During recent weeks, the media spotlight has been focusing on an ingredient that exists in a large number of food products and usually in the diet of many European households: palm oil. The alarm has been raised as a result of various social media consumer movements and a number of politicians, all calling for the immediate removal of this product from supermarket shelves on the grounds of it being harmful to health. But what lies behind all of this? Is this alarm justified?
Palm oil comes from a palm tree widely grown in certain areas of Southeast Asia and Africa. Once processed, it is mainly used as a biofuel and in the food industry in the form of butter or fat. Its main features and, therefore, its widespread use, are the highly neutral way it improves flavor in food and gives a certain oily texture which enhances the consumption of products that include it as an ingredient.

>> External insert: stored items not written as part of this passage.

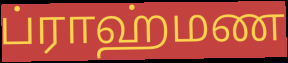
ப்ராஹ்மண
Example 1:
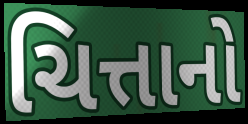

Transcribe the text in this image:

ચિત્તાનો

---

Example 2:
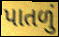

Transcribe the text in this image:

પાતળું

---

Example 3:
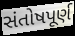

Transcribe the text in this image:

સંતોષપૂર્ણ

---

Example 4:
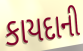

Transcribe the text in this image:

કાયદાની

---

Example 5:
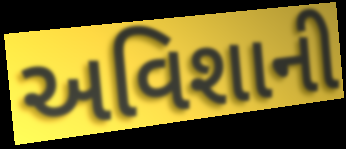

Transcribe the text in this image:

અવિશાની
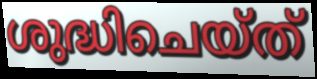
ശുദ്ധിചെയ്ത്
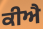
ਕੀਐ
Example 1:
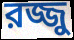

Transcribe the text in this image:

রজ্জু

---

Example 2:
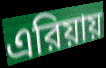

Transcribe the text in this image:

এরিয়ায়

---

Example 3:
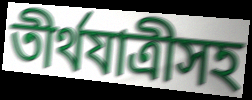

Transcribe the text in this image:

তীর্থযাত্রীসহ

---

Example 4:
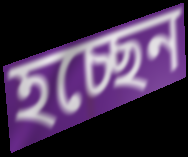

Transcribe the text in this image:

হচ্ছেন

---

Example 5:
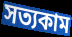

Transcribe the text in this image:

সত্যকাম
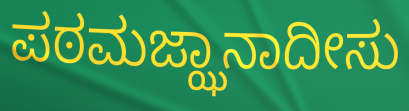
ಪಠಮಜ್ಝಾನಾದೀಸು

It is also a very stable oil that does not decompose during the cooking process, and is affordable. It is widely used in the food industry and palm oil can usually be found on the labels of many products such as crisps, biscuits, cakes, ready-made meals, sauces, soups, creams, pastry, pizza or snack foods. It is important that we point this out, as palm oil, along with all other ingredients of any product, is always mentioned on labels for consumers.
Public opinion has turned its attention to this ingredient, given the questions raised about its composition. This is an oil with 50% saturated fat and, as is the case with many other ingredients, its excessive consumption increases cholesterol levels and can lead to cardiovascular problems. A quick comparison with other vegetable or animal oils shows that saturated fat levels of this oil are not particularly significant. Coconut oil has over 90%, butter 65% and cocoa butter 60%. So why these doubts now regarding palm oil and not the others? The only thing that seems to be clear so far is that the problem, like most things, lies in knowing the difference between health and nutrition. As has happened before with other food staples, excess consumption, an unbalanced diet and lack of exercise could be the causes of health problems.

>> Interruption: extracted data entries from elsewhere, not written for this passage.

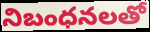
నిబంధనలతో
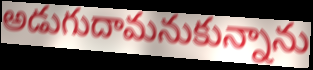
అడుగుదామనుకున్నాను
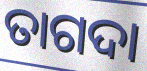
ତାଗଦା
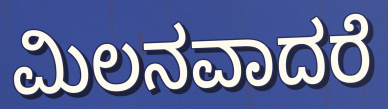
ಮಿಲನವಾದರೆ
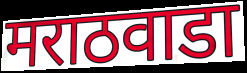
मराठवाडा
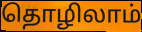
தொழிலாம்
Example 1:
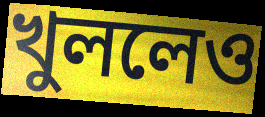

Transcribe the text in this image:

খুললেও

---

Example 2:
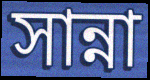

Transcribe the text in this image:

Another aspect worth highlighting is its proper use. A few months ago, the European Food Safety Agency (EFSA) reported that refining palm oil at temperatures above 200 degrees could transform it into a carcinogenic ingredient. In no case has this authority recommended stopping the use of palm oil immediately and has informed that it will be carrying out further studies involving a closer analysis of this controversial issue. For its part, the industry and manufacturers that include this component in some of their products have rushed to report that there has been no misuse of this oil and that it is always refined in the proper manner.
Therefore, to date, there is no evidence to suggest that palm oil is detrimental to health. As is often the case, the problem lies in its excess consumption. But this does not mean that the consumption of palm oil does not imply other drawbacks.

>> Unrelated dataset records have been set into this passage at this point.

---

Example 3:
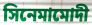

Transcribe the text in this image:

সিনেমামোদী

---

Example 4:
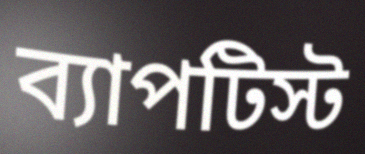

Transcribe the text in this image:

ব্যাপটিস্ট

The main problem that lurks behind the general and worldwide consumption of palm oil is the deforestation of the regions in which it is produced. Due to an ever-increasing demand, some countries have already raised the alarm regarding deforestation and uncontrolled production, which is leading to the disappearance of innumerable hectares of tropical rainforest. Large fires are frequently started, presumably in collusion with local governments, for the subsequent planting of these palm trees.
This is why it is becoming increasingly common to find more manufacturers and distributors who are committed to the sustainability of this product and its quality. In DIA’s case, in which this ingredient is included in some of the company’s own-brand products, two lines of action are being followed to ensure a responsible use of palm oil.
On the one hand, by avoiding the use of palm oil, palm seed oil and its by-products, replacing them whenever possible with another type of oil and informing the suppliers who manufacture their proprietary brands; and, on the other hand, using only palm oil with a sustainability certificate, if its replacement is not suitable or relevant in accordance with organoleptic, technological and environmental aspects.
However, above all, we must not forget that DIA’s customers need to adjust supply according to their needs.